Mais’ Lay Me Down, Dat’s Good Eatin Y’all!!!! This is another one of those dishes that just takes me home. Around these parts, BBQ and Tex-Mex reign supreme, of the two only one I really enjoy. When I have the time to make some good ole’ Cajun food I seize the moment and leave everyone slack jawed with content. Served on a bed of fluffy rice, this dish will please most anyone.  And don’t worry we will cover cooking rice in the near future. So if you have ever made burnt, hard, or mushy rice, I’m here to take your rice woes away. Don’t fret baby, it’ll all be ok.

food 104

Shrimp Etouffee

1 pound of shrimp, Peeled and deveined (set the peelings aside)

1 Stick of butter

2 Yellow Onions, small diced

2 Stalks of celery, small diced

1 Green Bell Pepper, small diced

1 teaspoon of fresh Thyme, chopped

1 teaspoon old bay seasoning

1 teaspoon smoked paprika

1 Bay Leaf

3 tablespoons of flour

½ teaspoon of tabasco

3 cups vegetable stock

First we are going to infuse our broth with shrimp flavor. To do so, we must first heat a tablespoon of vegetable oil over medium-high heat, in the bottom of a large Dutch oven. Once hot, add the shrimp peels and sauté until they turn a deep pink/orange color and become fragrant, about 3-4 minutes. Add the stock and bring to a simmer. Pour the contents of the pot into a large bowl and set aside. We will strain the stock directly into the recipe later.

infusing the stock

* Allowing the peels to sit in the hot stock while the dish is being prepared will impart much more flavor to it. So don’t strain it right away.

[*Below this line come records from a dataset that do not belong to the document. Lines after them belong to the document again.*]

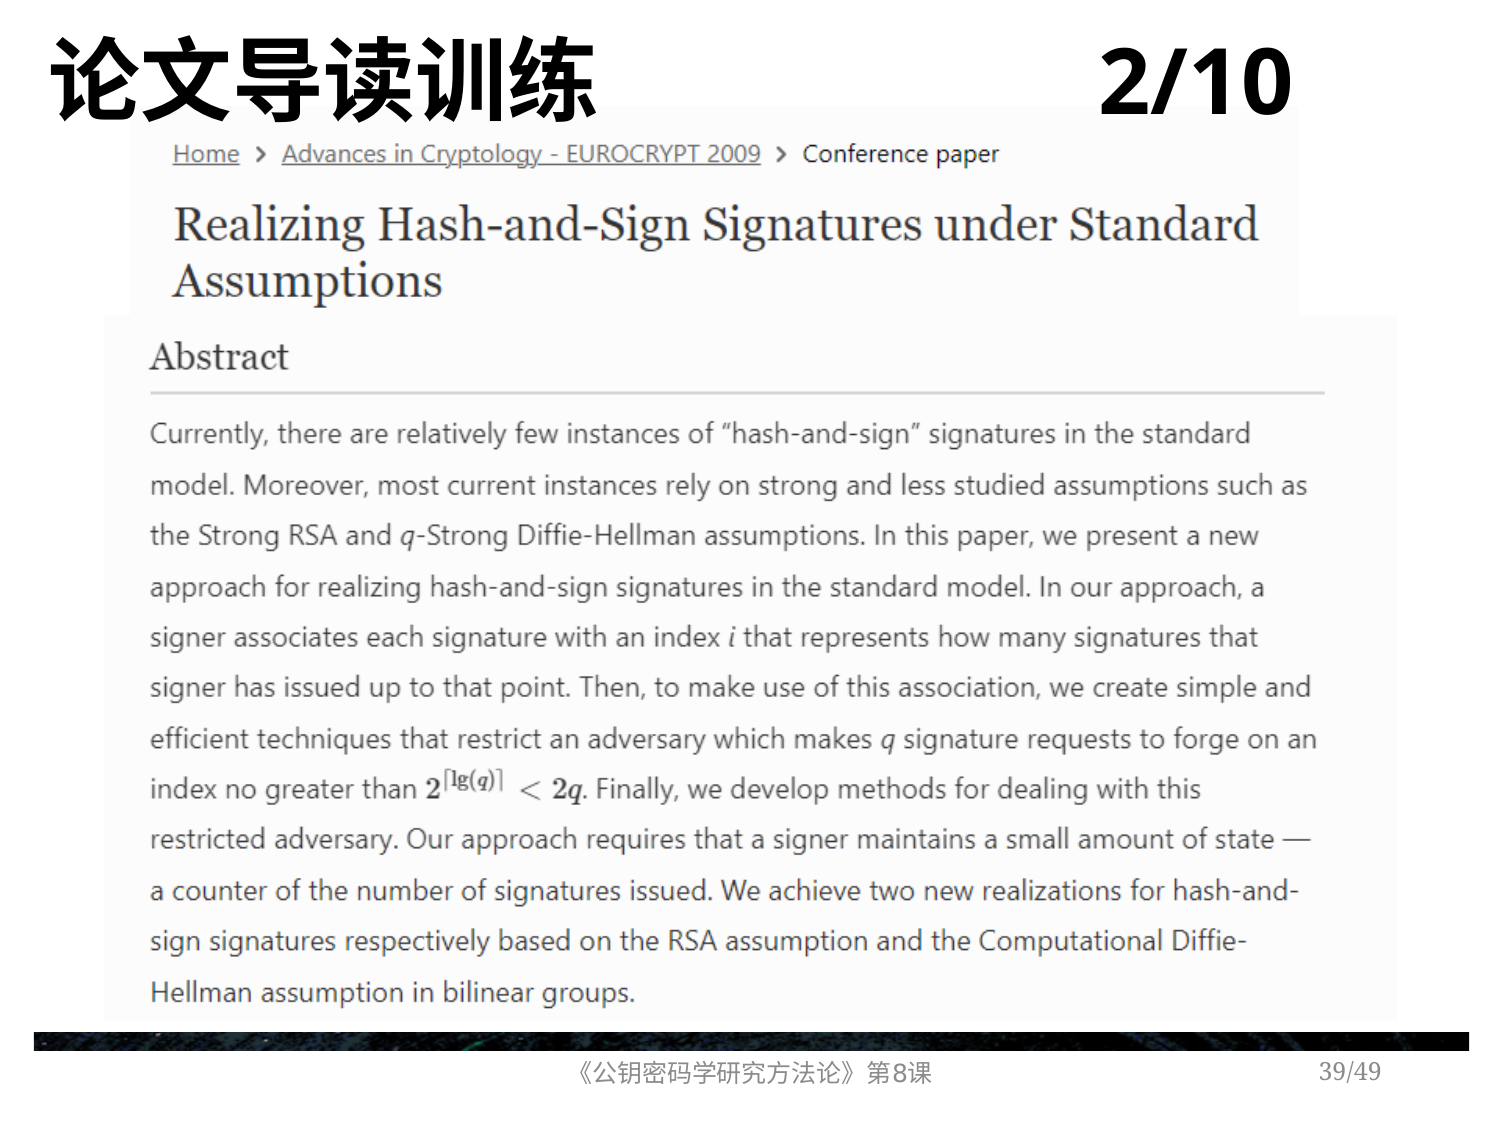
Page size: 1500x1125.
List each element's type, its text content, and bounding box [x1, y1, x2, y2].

slide_number /49 [1059, 1042, 1397, 1103]
picture [33, 1032, 1470, 1051]
title 论文导读训练 2/10 [33, 27, 1470, 166]
picture [104, 105, 1397, 1021]
footer 《公钥密码学研究方法论》第8课 [496, 1042, 1004, 1103]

Return the same pot to the heat and add the stick of butter. Once the butter melts, add the onion, garlic, celery, bell pepper, and thyme. Sauté the mixture until it becomes a nice golden brown color and reduces in size by half, about 15 to 20 minutes.

* This step is crucial to the flavor of the final product. You want to get an even, deep caramelization on all the vegetables. If you add the other ingredients too soon, you won’t be able to redeem it. It will be kind of lack luster. And we all know it’s not called Shrimp Mediocre, it’s Shrimp Etouffee.

Next add the shrimp and the spices. Cook this about 3-5 minutes, or until the shrimp are beginning to turn pink and the spices are fragrant. Stir in the flour and cook a couple more minutes. Place a strainer over the pot and pour the stock through the strainer into the vegetable mixture. Bring to a simmer and reduce the heat slightly. Place a lid over the pot, leaving a vent to let some of the moisture evaporate out, 20 minutes. Once about half of the stock cooks out, you may turn off the heat and add the tabasco.

Serve over white rice. Blend up a hurricanne or two while it simmers.